北朝鮮の朝鮮人民軍は、韓国と経済協力事業を行っていた北朝鮮南東部の観光地区などに部隊を展開させると明らかにしたうえで、今後、南北の軍事境界線の近くでさまざまな軍事訓練を再開すると警告しました。
北朝鮮は、韓国の脱北者団体がキム・ジョンウン(金正恩)朝鮮労働党委員長を批判するビラを飛ばし、韓国政府が黙認したとして強く反発していて、16日午後、南西部のケソン(開城)にある南北の共同連絡事務所を爆破しました。
17日午前には、朝鮮人民軍の総参謀部が談話を発表し、韓国と経済協力事業を行っていた北朝鮮南西部のケソン工業団地と南東部クムガン(金剛)山の観光地区に部隊を展開させると明らかにしました。これらの地区はいずれも北朝鮮側にありますが、韓国企業の施設などがあります。
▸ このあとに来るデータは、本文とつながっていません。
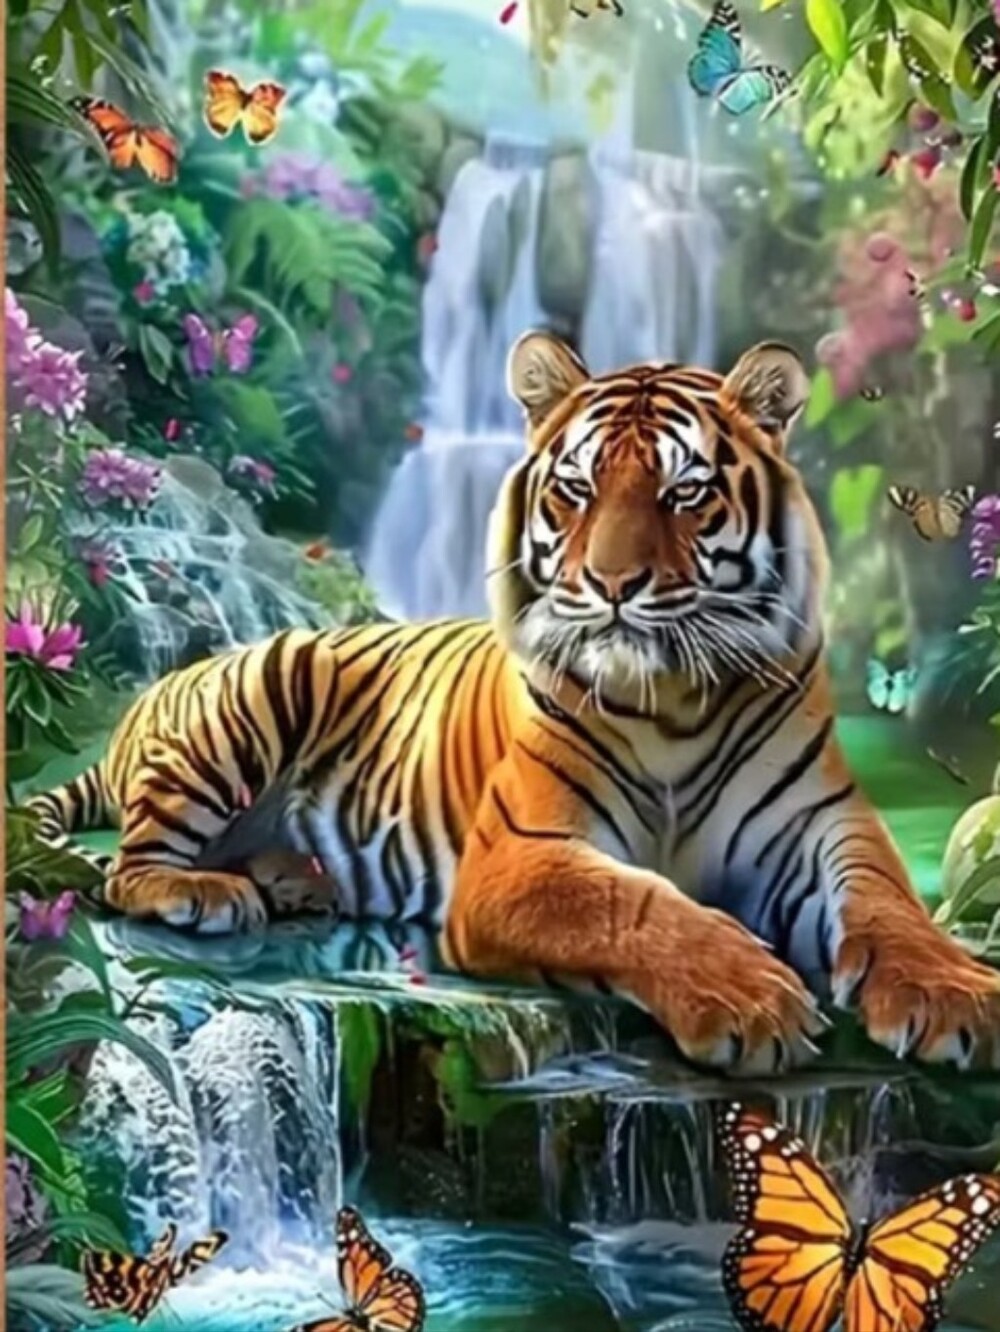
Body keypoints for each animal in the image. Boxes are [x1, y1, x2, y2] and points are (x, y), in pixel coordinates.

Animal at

また、南北を隔てる軍事境界線の近くでさまざまな軍事訓練を再開させることも明らかにし、これらの措置を近く党に提起するとしています。
キム委員長の妹のキム・ヨジョン(金与正)氏は今月13日、談話で「次の行動の行使権を軍の総参謀部に渡そうと思う」と述べていて、総参謀部が具体的な計画を示した形です。
一方、北朝鮮の国営メディアは17日の報道で、韓国大統領府が15日、チョン・ウィヨン(鄭義溶)国家安保室長らを特使として北朝鮮に派遣する意向を伝えてきたと明らかにしました。
これについてヨジョン氏は「見え透いた計略がうかがえる不純な提案だ」として拒否したとしています。
さらに17日は、ヨジョン氏も新たな談話を発表し、ムン・ジェイン(文在寅)大統領について「謝罪と反省、再発防止の確約があって当然だ」と批判していて、韓国への圧力を一層強めています。